As women, we are constantly expected to perform a certain role in the work place. We are seen to be soft-spoken, careful, shy, and here to de-escalate tensions caused by male co-workers who need a feminine touch to calm their quarrels and stroke their egos. This view of women is unfortunately one we have seen too many times. One need only look at the general conception of femininity to see how women have been placed into the predetermined gender role that labels them as weaker, frailer, less important – in short the fairer sex.
This is an essentialist view of gender, which allocates certain attributes to men and women with the view that the perfect person will completely adhere to what is set out in their gender norm. And, whilst traditionally it seemed correct that characteristics like those listed were assumed exclusively by women, it is now becoming clear that this is not the case. Social norms, like those held in the work place, work to create and maintain these gender distinctions rather than merely point out some kind of natural divide between male and female employees.

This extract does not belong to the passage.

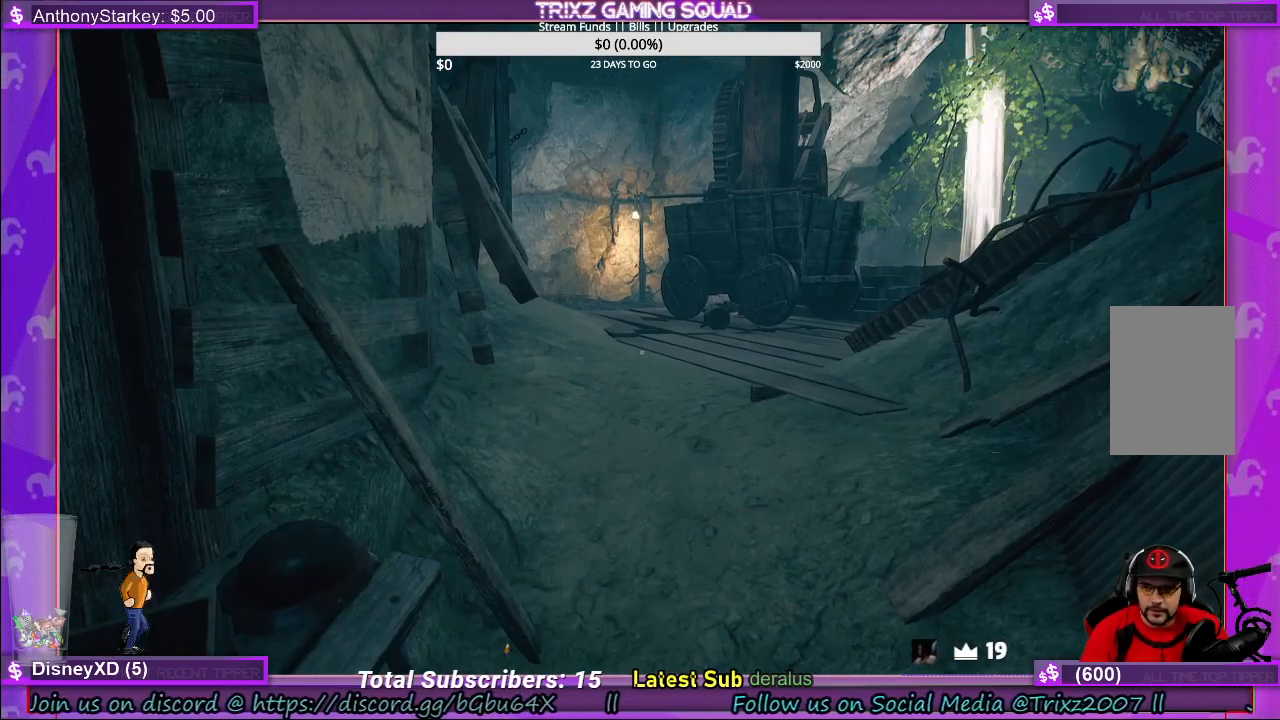
{"keys": [], "mouse": [], "events": []}
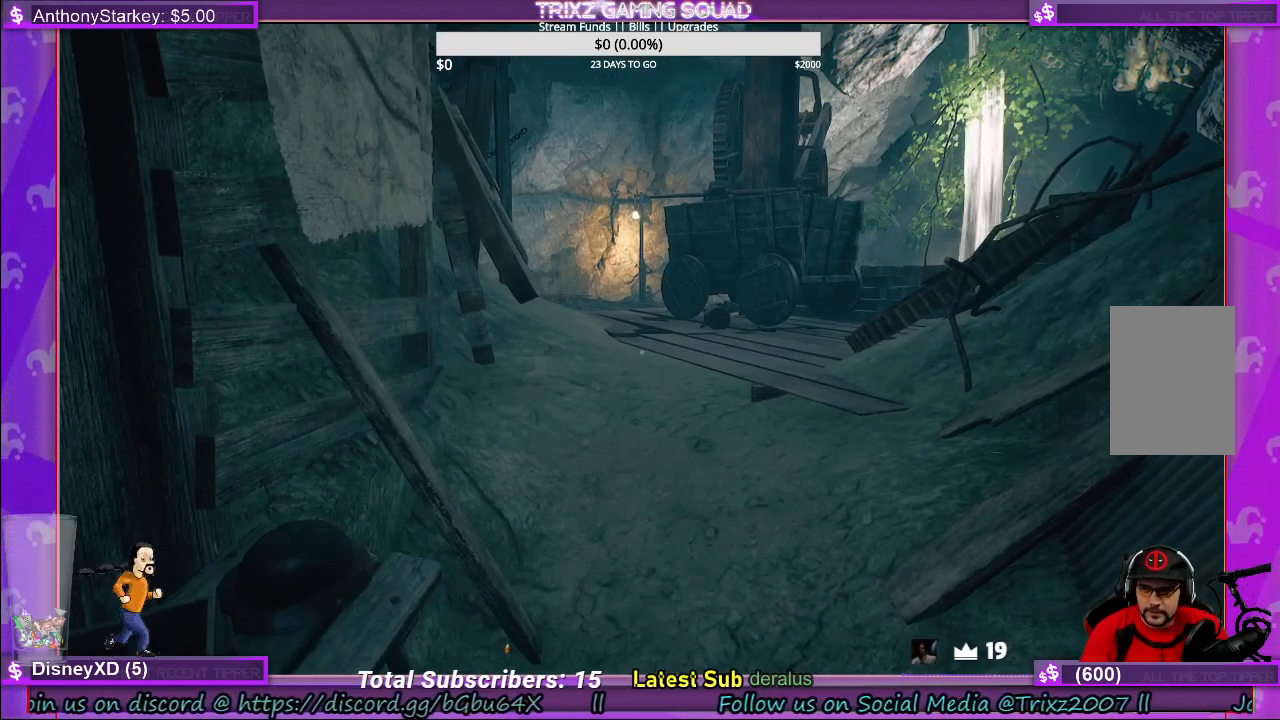
{"keys": [], "mouse": [], "events": []}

Such a narrow conception of gender, which suggests that each person must remain within the confines of their specific role, is damaging for everyone regardless of gender identification. Of course traits like compassion and sympathy are welcome in a working environment, but why is it only women who are said to have them? Similarly, being assertive and analytical is useful in many day-to-day tasks, so why should men be the ones laying claim to having such qualities? This harmful narrative that I, being a woman, should stick to one list of characteristics, and my male co-worker should have a different list only works to perpetuate the idea that our gender identification restricts our abilities in one way or another. It is hard to break the glass ceiling when we are constantly being told that it is built within our very anatomy to be yielding and submissive. Furthermore, it is easy to forget that this essentialism harms men as well, arguing that true men must be self-concerned and aggressive, which often makes male employees feel pressured to act in a way that prohibits sensitivity and empathy.
It should be noted that Marsha Clark, who delivered the presentation, gave the seminar with the aim of teaching female employees how to increase their networks and improve their managerial style. Clark, therefore, is ostensibly showing women how to submit to societal pressures in order to ingratiate themselves with a workforce that thrives on patriarchal values. For instance, women should accept that male employees judge their bodies, so should dress nicely in order to be taken seriously. Rather than striving to change these outdated notions, it seems Clark suggests that women should accept them as fact and work with them in order to climb up the corporate ladder.
We need to challenge these assumptions. Men and women (and non-binary persons) should work to change stereotypes that harm us all and try to put us in a box. We are not merely attributes on a spread sheet. We are all diverse individuals with unique qualities. It is time we are treated as such.